* _THE TASK_: The records are to be repeated in full. Every line must match.

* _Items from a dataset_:
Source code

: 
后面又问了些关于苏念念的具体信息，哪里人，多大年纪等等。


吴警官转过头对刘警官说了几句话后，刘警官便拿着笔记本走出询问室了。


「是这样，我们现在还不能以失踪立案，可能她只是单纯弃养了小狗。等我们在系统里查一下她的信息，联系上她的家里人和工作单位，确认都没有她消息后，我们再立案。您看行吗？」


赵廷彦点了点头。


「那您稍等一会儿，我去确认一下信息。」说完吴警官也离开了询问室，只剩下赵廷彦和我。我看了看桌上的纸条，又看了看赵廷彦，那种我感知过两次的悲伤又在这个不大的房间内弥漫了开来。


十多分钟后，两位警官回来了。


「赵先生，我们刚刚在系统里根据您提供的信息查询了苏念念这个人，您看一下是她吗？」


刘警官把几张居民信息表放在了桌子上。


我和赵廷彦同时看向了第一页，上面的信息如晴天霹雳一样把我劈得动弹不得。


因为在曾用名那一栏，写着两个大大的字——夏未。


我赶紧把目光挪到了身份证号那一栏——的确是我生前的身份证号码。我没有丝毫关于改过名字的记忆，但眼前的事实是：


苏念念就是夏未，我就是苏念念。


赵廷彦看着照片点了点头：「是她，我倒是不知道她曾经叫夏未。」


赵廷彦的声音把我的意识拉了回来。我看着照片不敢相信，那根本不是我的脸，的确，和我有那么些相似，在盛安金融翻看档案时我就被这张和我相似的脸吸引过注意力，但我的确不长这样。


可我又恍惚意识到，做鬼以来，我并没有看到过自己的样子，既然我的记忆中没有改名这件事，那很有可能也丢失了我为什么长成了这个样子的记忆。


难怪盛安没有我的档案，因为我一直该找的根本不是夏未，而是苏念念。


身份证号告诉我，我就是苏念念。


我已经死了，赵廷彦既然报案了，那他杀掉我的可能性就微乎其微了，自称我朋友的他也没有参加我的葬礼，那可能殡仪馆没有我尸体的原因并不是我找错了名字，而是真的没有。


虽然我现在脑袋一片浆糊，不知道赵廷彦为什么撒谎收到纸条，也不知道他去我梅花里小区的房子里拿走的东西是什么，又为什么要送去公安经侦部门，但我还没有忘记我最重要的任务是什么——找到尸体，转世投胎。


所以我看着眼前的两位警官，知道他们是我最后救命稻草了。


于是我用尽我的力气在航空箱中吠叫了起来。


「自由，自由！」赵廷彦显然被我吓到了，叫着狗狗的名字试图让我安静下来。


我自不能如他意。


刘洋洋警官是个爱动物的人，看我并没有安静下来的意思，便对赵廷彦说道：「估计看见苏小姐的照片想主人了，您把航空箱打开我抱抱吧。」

* _WRITTEN RESPONSE_:
Source code

: 
后面又问了些关于苏念念的具体信息，哪里人，多大年纪等等。


吴警官转过头对刘警官说了几句话后，刘警官便拿着笔记本走出询问室了。


「是这样，我们现在还不能以失踪立案，可能她只是单纯弃养了小狗。等我们在系统里查一下她的信息，联系上她的家里人和工作单位，确认都没有她消息后，我们再立案。您看行吗？」


赵廷彦点了点头。


「那您稍等一会儿，我去确认一下信息。」说完吴警官也离开了询问室，只剩下赵廷彦和我。我看了看桌上的纸条，又看了看赵廷彦，那种我感知过两次的悲伤又在这个不大的房间内弥漫了开来。


十多分钟后，两位警官回来了。


「赵先生，我们刚刚在系统里根据您提供的信息查询了苏念念这个人，您看一下是她吗？」


刘警官把几张居民信息表放在了桌子上。


我和赵廷彦同时看向了第一页，上面的信息如晴天霹雳一样把我劈得动弹不得。


因为在曾用名那一栏，写着两个大大的字——夏未。


我赶紧把目光挪到了身份证号那一栏——的确是我生前的身份证号码。我没有丝毫关于改过名字的记忆，但眼前的事实是：


苏念念就是夏未，我就是苏念念。


赵廷彦看着照片点了点头：「是她，我倒是不知道她曾经叫夏未。」


赵廷彦的声音把我的意识拉了回来。我看着照片不敢相信，那根本不是我的脸，的确，和我有那么些相似，在盛安金融翻看档案时我就被这张和我相似的脸吸引过注意力，但我的确不长这样。


可我又恍惚意识到，做鬼以来，我并没有看到过自己的样子，既然我的记忆中没有改名这件事，那很有可能也丢失了我为什么长成了这个样子的记忆。


难怪盛安没有我的档案，因为我一直该找的根本不是夏未，而是苏念念。


身份证号告诉我，我就是苏念念。


我已经死了，赵廷彦既然报案了，那他杀掉我的可能性就微乎其微了，自称我朋友的他也没有参加我的葬礼，那可能殡仪馆没有我尸体的原因并不是我找错了名字，而是真的没有。


虽然我现在脑袋一片浆糊，不知道赵廷彦为什么撒谎收到纸条，也不知道他去我梅花里小区的房子里拿走的东西是什么，又为什么要送去公安经侦部门，但我还没有忘记我最重要的任务是什么——找到尸体，转世投胎。


所以我看着眼前的两位警官，知道他们是我最后救命稻草了。


于是我用尽我的力气在航空箱中吠叫了起来。


「自由，自由！」赵廷彦显然被我吓到了，叫着狗狗的名字试图让我安静下来。


我自不能如他意。


刘洋洋警官是个爱动物的人，看我并没有安静下来的意思，便对赵廷彦说道：「估计看见苏小姐的照片想主人了，您把航空箱打开我抱抱吧。」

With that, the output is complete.